▸ Assignment: The required output is the line that contains "mecanismo para a vida" through the last line of the data, retyped verbatim and with nothing added.

▸ Records for this exercise:
════════

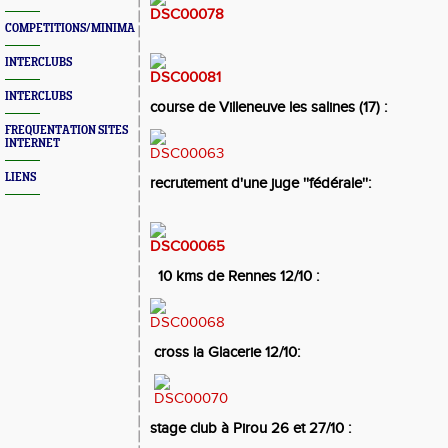
COMPETITIONS/MINIMAS/MEETINGS/ENGAGES
INTERCLUBS
INTERCLUBS
course de Villeneuve les salines (17) :
FREQUENTATION SITES
INTERNET
LIENS
recrutement d'une juge ''fédérale'':
10 kms de Rennes 12/10 :
cross la Glacerie 12/10:
stage club à Pirou 26 et 27/10 :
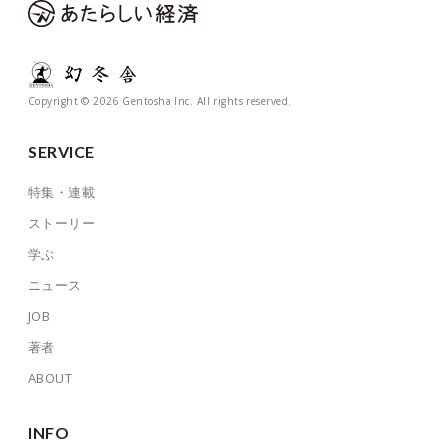
Copyright © 2026 Gentosha Inc. All rights reserved.
SERVICE
特集・連載
ストーリー
学ぶ
ニュース
JOB
著者
ABOUT
INFO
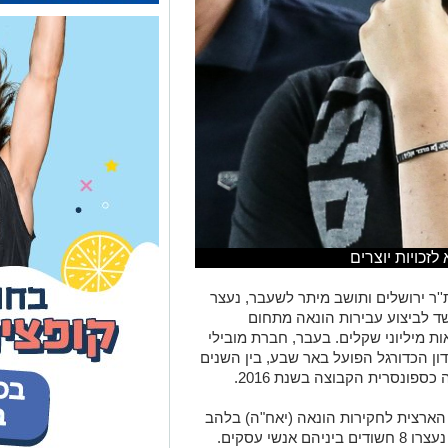
'ר ירושלים ותושב מיתר לשעבר, נעצר
ים נוספים בחשד לביצוע עבירות הונאה מתחום
 מיליוני שקלים. בעבר, חברת מובילי
ון הכדורגל הפועל באר שבע, בין השנים
ארצית לחקירות הונאה (יאח"ה) בלהב
433 בשת"פ יחידת יהלום מרשות המיסים, נעצרו 8 חשודים ביניהם אנשי עסקים.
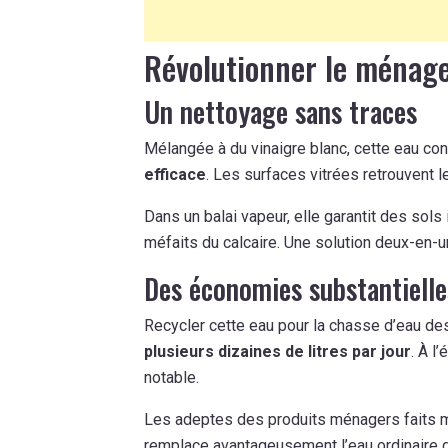
Révolutionner le ménage
Un nettoyage sans traces
Mélangée à du vinaigre blanc, cette eau co
efficace
. Les surfaces vitrées retrouvent l
Dans un balai vapeur, elle garantit des sols
méfaits du calcaire. Une solution deux-en-
Des économies substantielle
Recycler cette eau pour la chasse d’eau de
plusieurs dizaines de litres par jour
. À l
notable.
Les adeptes des produits ménagers faits m
remplace avantageusement l’eau ordinaire d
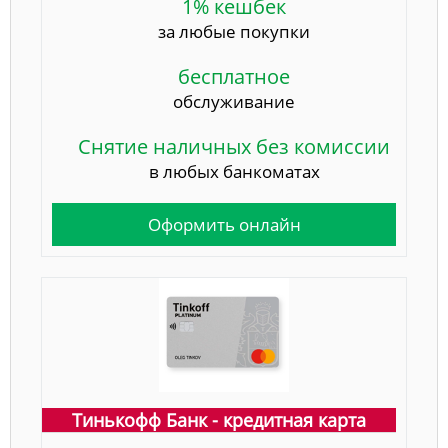
1% кешбек
за любые покупки
бесплатное
обслуживание
Снятие наличных без комиссии
в любых банкоматах
Оформить онлайн
Тинькофф Банк - кредитная карта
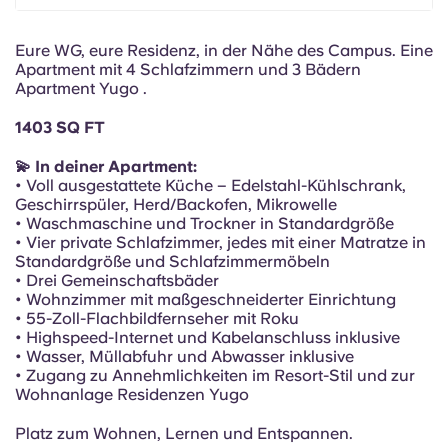
Portuguese
Eure WG, eure Residenz, in der Nähe des Campus. Eine
Apartment mit 4 Schlafzimmern und 3 Bädern
Apartment Yugo .
1403 SQ FT
💫 In deiner Apartment:
• Voll ausgestattete Küche – Edelstahl-Kühlschrank,
Geschirrspüler, Herd/Backofen, Mikrowelle
• Waschmaschine und Trockner in Standardgröße
• Vier private Schlafzimmer, jedes mit einer Matratze in
Standardgröße und Schlafzimmermöbeln
• Drei Gemeinschaftsbäder
• Wohnzimmer mit maßgeschneiderter Einrichtung
• 55-Zoll-Flachbildfernseher mit Roku
• Highspeed-Internet und Kabelanschluss inklusive
• Wasser, Müllabfuhr und Abwasser inklusive
• Zugang zu Annehmlichkeiten im Resort-Stil und zur
Wohnanlage Residenzen Yugo
Platz zum Wohnen, Lernen und Entspannen.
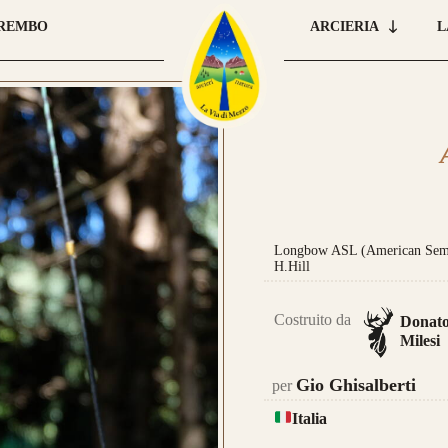
BREMBO
ARCIERIA
L
Car
que
 E ORDINA IL TUO
pre
una
Longbow ASL (American Semi-
H.Hill
leg
Costruito da
Donat
Milesi
Gio Ghisalberti
per
Italia
Nas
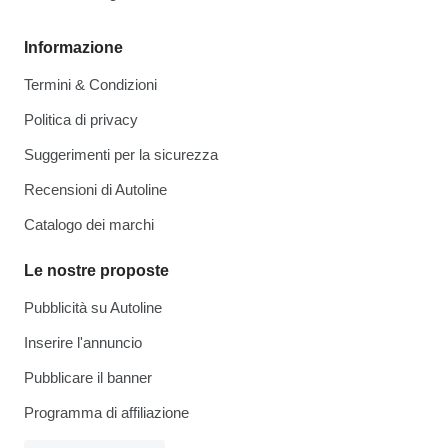
Informazione
Termini & Condizioni
Politica di privacy
Suggerimenti per la sicurezza
Recensioni di Autoline
Catalogo dei marchi
Le nostre proposte
Pubblicità su Autoline
Inserire l'annuncio
Pubblicare il banner
Programma di affiliazione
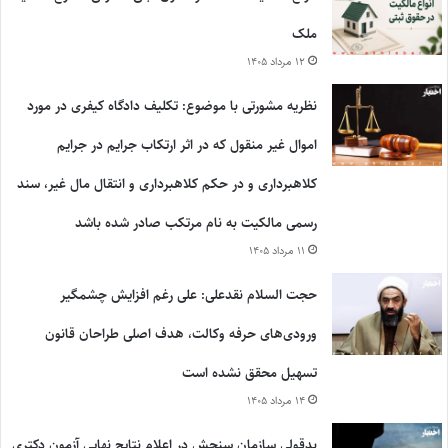
ملک
۱۲ مرداد ۱۴۰۵
نظریه مشورتی با موضوع: تکلیف دادگاه کیفری در مورد
اموال غیر منقول که در اثر ارتکاب جرایم در جرایم
کلاهبرداری و در حکم کلاهبرداری و انتقال مال غیر، سند
رسمی مالکیت به نام مرتکب صادر شده باشد
۱۱ مرداد ۱۴۰۵
حجت السلام نقدعلی: علی رغم افزایش چشمگیر
ورودی‌های حرفه وکالت، هدف اصلی طراحان قانون
تسهیل محقق نشده است
۱۴ مرداد ۱۴۰۵
بدقولی سازمان سنجش در اعلام نتایج نهایی آزمون دکتری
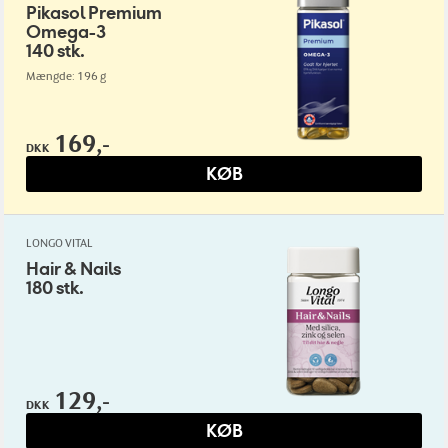
Pikasol Premium
Omega-3
140 stk.
Mængde: 196 g
169,-
DKK
KØB
LONGO VITAL
Hair & Nails
180 stk.
129,-
DKK
KØB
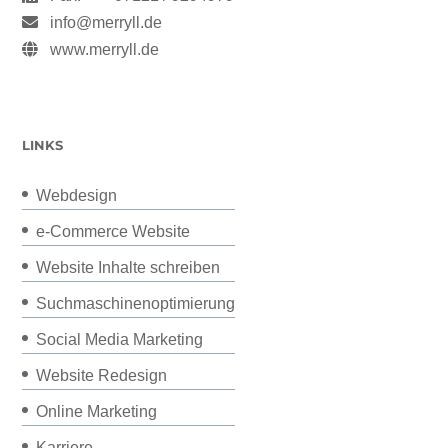
info@merryll.de
www.merryll.de
LINKS
Webdesign
e-Commerce Website
Website Inhalte schreiben
Suchmaschinenoptimierung
Social Media Marketing
Website Redesign
Online Marketing
Karriere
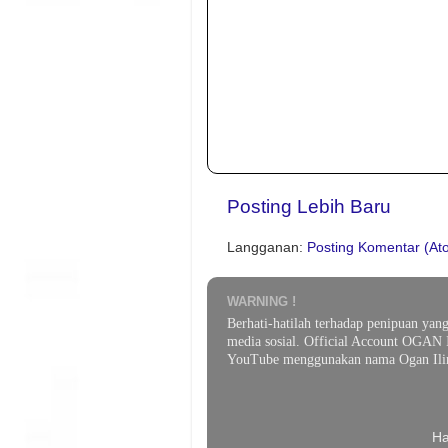
Posting Lebih Baru
Langganan:
Posting Komentar (At
WARNING !
Berhati-hatilah terhadap penipuan yan
media sosial. Official Account OGAN 
YouTube menggunakan nama Ogan Ilir
Ha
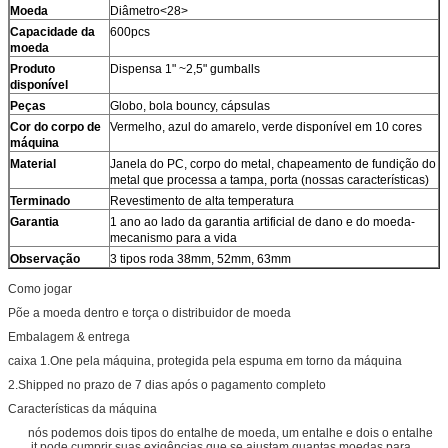
Moeda
Diâmetro<28>
Capacidade da
600pcs
moeda
Produto
Dispensa 1" ~2,5" gumballs
disponível
Peças
Globo, bola bouncy, cápsulas
Cor do corpo de
Vermelho, azul do amarelo, verde disponível em 10 cores
máquina
Material
Janela do PC, corpo do metal, chapeamento de fundição do
metal que processa a tampa, porta (nossas características)
Terminado
Revestimento de alta temperatura
Garantia
1 ano ao lado da garantia artificial de dano e do moeda-
mecanismo para a vida
Observação
3 tipos roda 38mm, 52mm, 63mm
Como jogar
Põe a moeda dentro e torça o distribuidor de moeda
Embalagem & entrega
caixa 1.One pela máquina, protegida pela espuma em torno da máquina
2.Shipped no prazo de 7 dias após o pagamento completo
Características da máquina
nós podemos dois tipos do entalhe de moeda, um entalhe e dois o entalhe
.it pode cumprir suas exigências que se ajustam quantas moedas para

════════

▸ Output below:
mecanismo para a vida
Observação
3 tipos roda 38mm, 52mm, 63mm
Como jogar
Põe a moeda dentro e torça o distribuidor de moeda
Embalagem & entrega
caixa 1.One pela máquina, protegida pela espuma em torno da máquina
2.Shipped no prazo de 7 dias após o pagamento completo
Características da máquina
nós podemos dois tipos do entalhe de moeda, um entalhe e dois o entalhe
.it pode cumprir suas exigências que se ajustam quantas moedas para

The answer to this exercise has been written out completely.